Problem to work on: Print the data below exactly as it stands, and keep the pictures out.

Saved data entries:

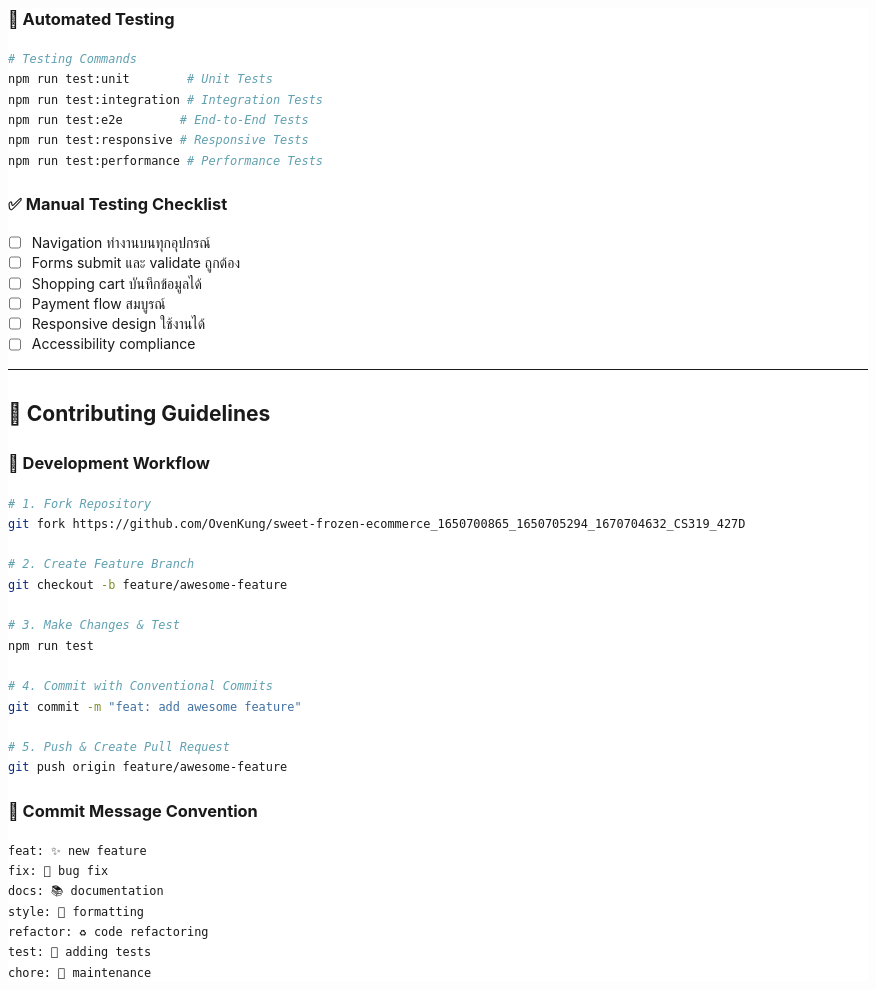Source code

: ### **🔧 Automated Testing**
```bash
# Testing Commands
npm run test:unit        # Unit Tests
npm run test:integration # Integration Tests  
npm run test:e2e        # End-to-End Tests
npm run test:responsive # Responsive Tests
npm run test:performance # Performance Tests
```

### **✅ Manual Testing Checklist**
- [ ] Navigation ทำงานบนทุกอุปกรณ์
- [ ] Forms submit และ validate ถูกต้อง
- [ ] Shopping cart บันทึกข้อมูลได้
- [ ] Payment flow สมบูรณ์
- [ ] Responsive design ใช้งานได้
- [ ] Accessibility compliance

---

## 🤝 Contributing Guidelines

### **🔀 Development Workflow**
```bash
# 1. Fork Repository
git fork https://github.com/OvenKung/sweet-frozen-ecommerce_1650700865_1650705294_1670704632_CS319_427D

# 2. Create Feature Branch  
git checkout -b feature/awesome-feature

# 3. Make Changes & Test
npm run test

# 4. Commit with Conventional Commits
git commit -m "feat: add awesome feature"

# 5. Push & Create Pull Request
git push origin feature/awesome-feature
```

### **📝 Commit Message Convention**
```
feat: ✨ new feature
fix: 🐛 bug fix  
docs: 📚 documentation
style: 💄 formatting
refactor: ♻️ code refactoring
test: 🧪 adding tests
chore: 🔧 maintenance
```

Written solution:
Source code

: ### **🔧 Automated Testing**
```bash
# Testing Commands
npm run test:unit        # Unit Tests
npm run test:integration # Integration Tests  
npm run test:e2e        # End-to-End Tests
npm run test:responsive # Responsive Tests
npm run test:performance # Performance Tests
```

### **✅ Manual Testing Checklist**
- [ ] Navigation ทำงานบนทุกอุปกรณ์
- [ ] Forms submit และ validate ถูกต้อง
- [ ] Shopping cart บันทึกข้อมูลได้
- [ ] Payment flow สมบูรณ์
- [ ] Responsive design ใช้งานได้
- [ ] Accessibility compliance

---

## 🤝 Contributing Guidelines

### **🔀 Development Workflow**
```bash
# 1. Fork Repository
git fork https://github.com/OvenKung/sweet-frozen-ecommerce_1650700865_1650705294_1670704632_CS319_427D

# 2. Create Feature Branch  
git checkout -b feature/awesome-feature

# 3. Make Changes & Test
npm run test

# 4. Commit with Conventional Commits
git commit -m "feat: add awesome feature"

# 5. Push & Create Pull Request
git push origin feature/awesome-feature
```

### **📝 Commit Message Convention**
```
feat: ✨ new feature
fix: 🐛 bug fix  
docs: 📚 documentation
style: 💄 formatting
refactor: ♻️ code refactoring
test: 🧪 adding tests
chore: 🔧 maintenance
```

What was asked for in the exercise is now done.